« D’un contraire biais » : Montaigne lecteur de Plutarque et d’Amyot Michel de Vascosan, 1565
- Type de publication : Article de revue
- Revue : Bulletin de la Société internationale des amis de Montaigne
2013 – 2, n° 58. varia - Auteur : Gallet (André)
- Pages : 111 à 112
- Revue : Bulletin de la Société internationale des amis de Montaigne
- Thème CLIL : 4027 -- SCIENCES HUMAINES ET SOCIALES, LETTRES -- Lettres et Sciences du langage -- Lettres -- Etudes littéraires générales et thématiques
- EAN : 9782812430398
- ISBN : 978-2-8124-3039-8
- ISSN : 2261-897X
- DOI : 10.15122/isbn.978-2-8124-3039-8.p.0111
- Éditeur : Classiques Garnier
- Mise en ligne : 13/08/2014
- Périodicité : Semestrielle
- Langue : Français
« D’un contraire biais » :
Montaigne lecteur
de Plutarque et d’Amyot
Michel de Vascosan, 1565
Comme a pu l’écrire P. Villey dont on ne dira jamais assez la méticuleuse et admirable lecture qu’il a donnée dans l’édition municipale des Sources des Essais, Montaigne lit Plutarque dans l’édition grand in-folio que donne Michel de Vascosan des Vies des hommes illustres en 1565. Près de 200 occurrences de ce livre dans les Essais !

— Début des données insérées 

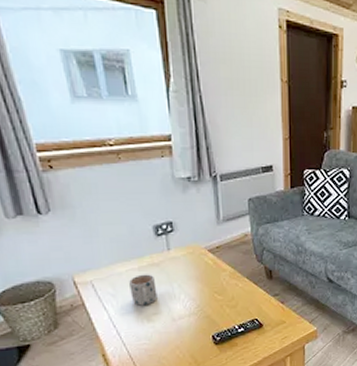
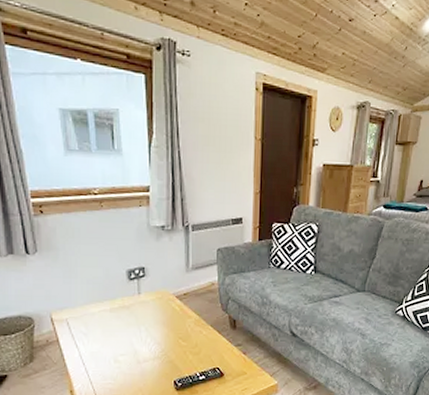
mug: present [129,274,157,306] -> none [101,316,125,346]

Au livre III chapitre viii Montaigne lit l’avis au lecteur d’Amyot :
Suyvant ce que Sirannes Persien respondit à ceux qui s’esbahissoient dont venoit que ses devis estoient si sages, et ses effet si peu heureux : c’est pour autant, dit-il, que les devis sont en ma pleine disposition, et les effets en celle de fortune & du Roy.
Voici la transcription de Montaigne :
Et comme Sirannes le Persien respondit à ceux qui s’estonnoient comment ses affaires succedoient si mal vu que ses propos estoient si sages, qu’il estoit seul maître de ses propos, mais du succez de ses affaires c’estoit la fortune, ceux cy peuvent répondre de mesme mais d’un contraire biais. La plus part des choses du monde se font par elles-mesmes,
Fata viam inveniunt.
L’issue auctorise souvent une tresinepte conduite.
Voyons ce « contraire biais ». Loin de prendre le contre-pied du propos d’Amyot, Montaigne le durcit encore et, en quelque sorte, le laïcise ; exit le Roy de droit divin à la cause des choses du monde (Montaigne ne reprend pas le passage d’Amyot), c’est la fortune seule qui est à la manœuvre, et le biais écarte même Sirannes le Persien de la maîtrise de ses propos au profit de cette dernière ! C’est là tout Montaigne et l’on comprend que les Censeurs romains en aient pris ombrage…
Les « choses du monde se font par elles-mesmes, Fata viam inveniunt. »
Ce n’était pas là ce qu’écrivait Amyot dont Montaigne qui le cite ne reprend pas un seul des termes de ce passage qu’il s’approprie jusqu’à le transformer.